--- Quoted passage ---
>> start

Wednesday, September 26, 2007

Summer, summer, so long (part 2)


(The first part of this post is just below, and additional images can be found on my Flickr page, which links via the animated gif at left.)

It is the night I enjoy. This shouldn't surprise anyone who's been reading for a while. It was also no surprise to me that returning to the carnival after sunset felt more like a real experience.

It was the last night of the fair, and technically summer was already over. The actual equinox had been some time in the afternoon. I was trying to feel it, to be in that zone of special attention. I was eager to assign meaning to the carnival, the passing of summer, the dawn of autumn.

It wasn't easy to even feel autumnal, hot as it was. I was forced to spend a certain amount of brainpower thinking about sweat and heat, which knocked me clean out of the atmosphere I was attempting to create within my head.

>> end

--- Stored data ---
>> start

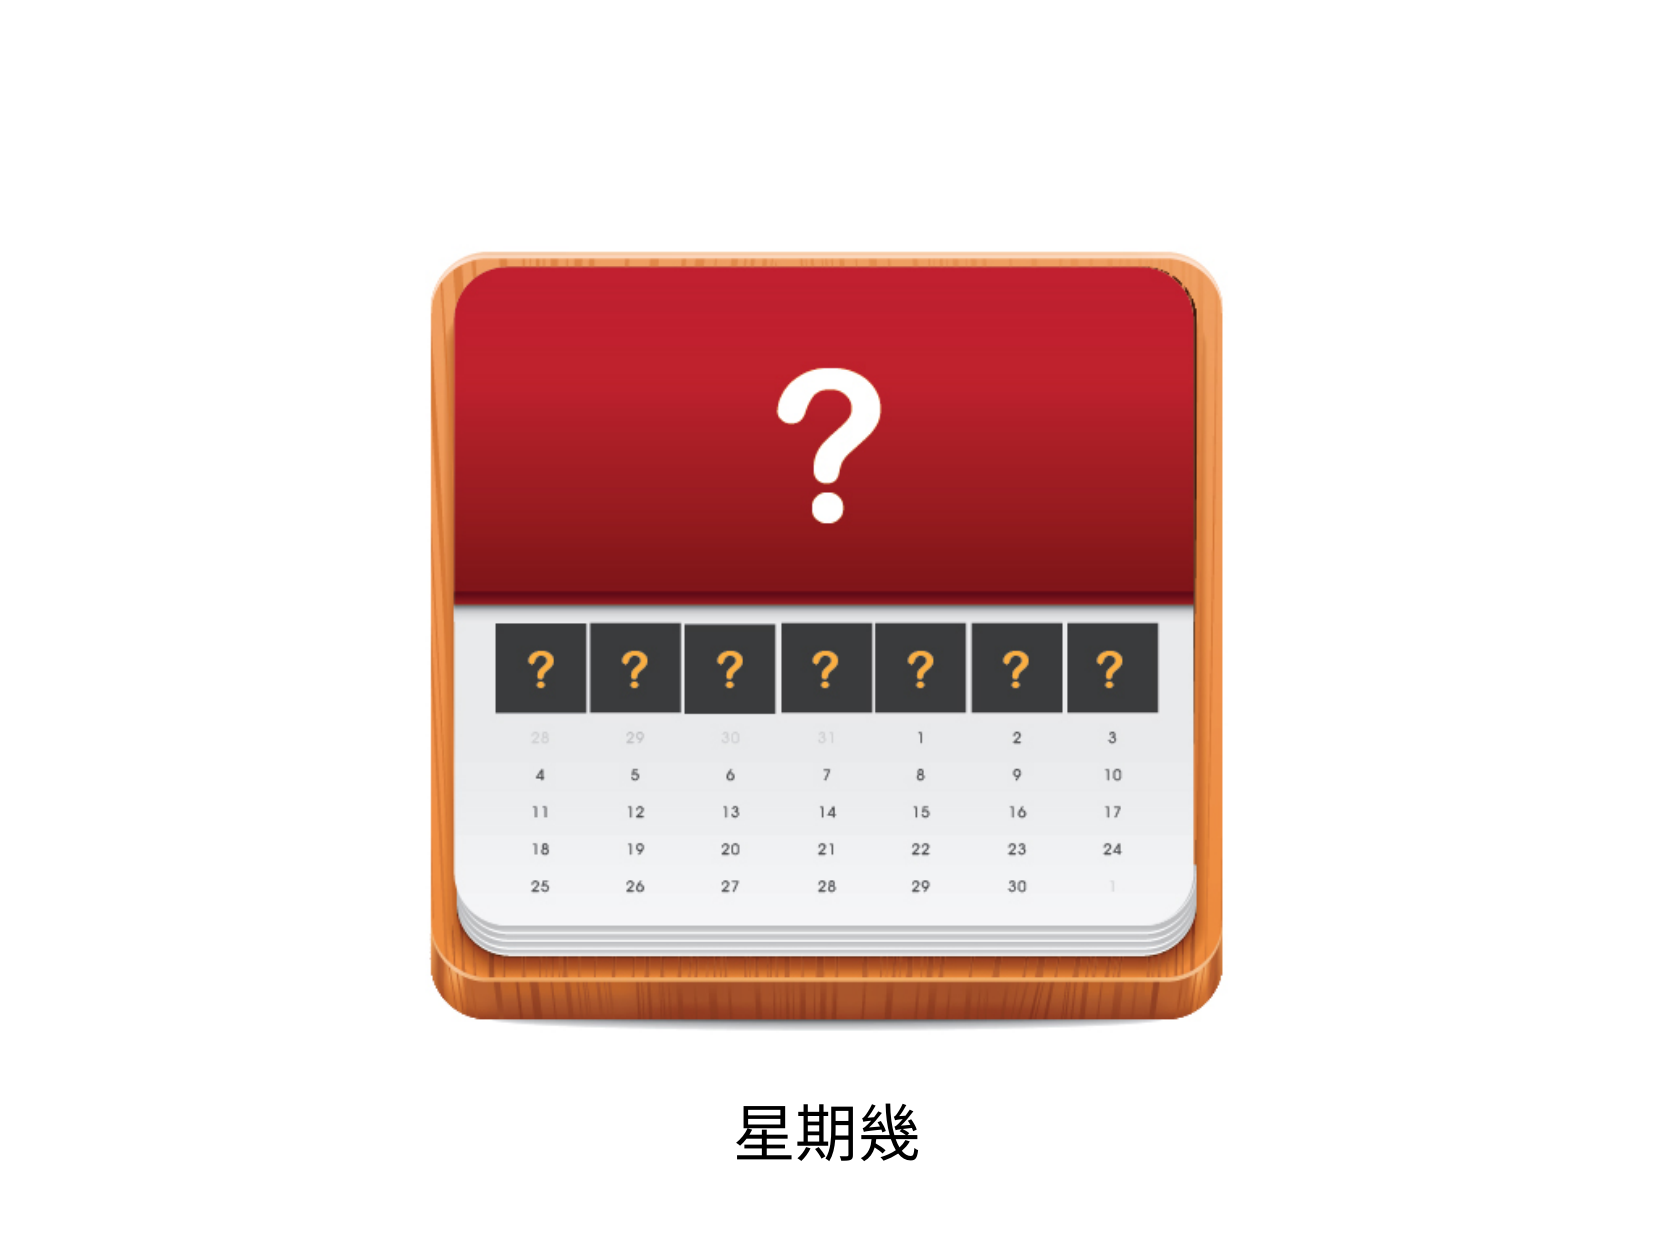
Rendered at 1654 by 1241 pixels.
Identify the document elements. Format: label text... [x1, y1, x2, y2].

picture [0, 0, 1654, 1241]
title 星期幾 [82, 1025, 1571, 1233]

>> end

--- Written task 1 ---
Answer each question from the post on summer's end:
(a) Where can additional images be found?
(b) Which night of the fair was it?
(c) At what time of day had the actual equinox occurred?
--- Written task 2 ---
Revise the post on summer's end by writing its passage from "It was the last" up to and including "within my head." again, with "brainpower" changed to "mental effort".
--- Written task 3 ---
State whether each claim agrees with the post on summer's end, answering yes or no and quoting the words that decide it:
(a) The writer enjoys the night.
(b) The evening was cool enough to feel autumnal.
(c) The writer was surprised that the carnival after sunset felt more like a real experience.

--- Written solution 1 ---
(a) On the Flickr page, which links via the animated gif at left.
(b) The last night of the fair.
(c) Some time in the afternoon.

--- Written solution 2 ---
It was the last night of the fair, and technically summer was already over. The actual equinox had been some time in the afternoon. I was trying to feel it, to be in that zone of special attention. I was eager to assign meaning to the carnival, the passing of summer, the dawn of autumn.

It wasn't easy to even feel autumnal, hot as it was. I was forced to spend a certain amount of mental effort thinking about sweat and heat, which knocked me clean out of the atmosphere I was attempting to create within my head.

--- Written solution 3 ---
(a) Yes: "It is the night I enjoy."
(b) No: "It wasn't easy to even feel autumnal, hot as it was."
(c) No: "It was also no surprise to me that returning to the carnival after sunset felt more like a real experience."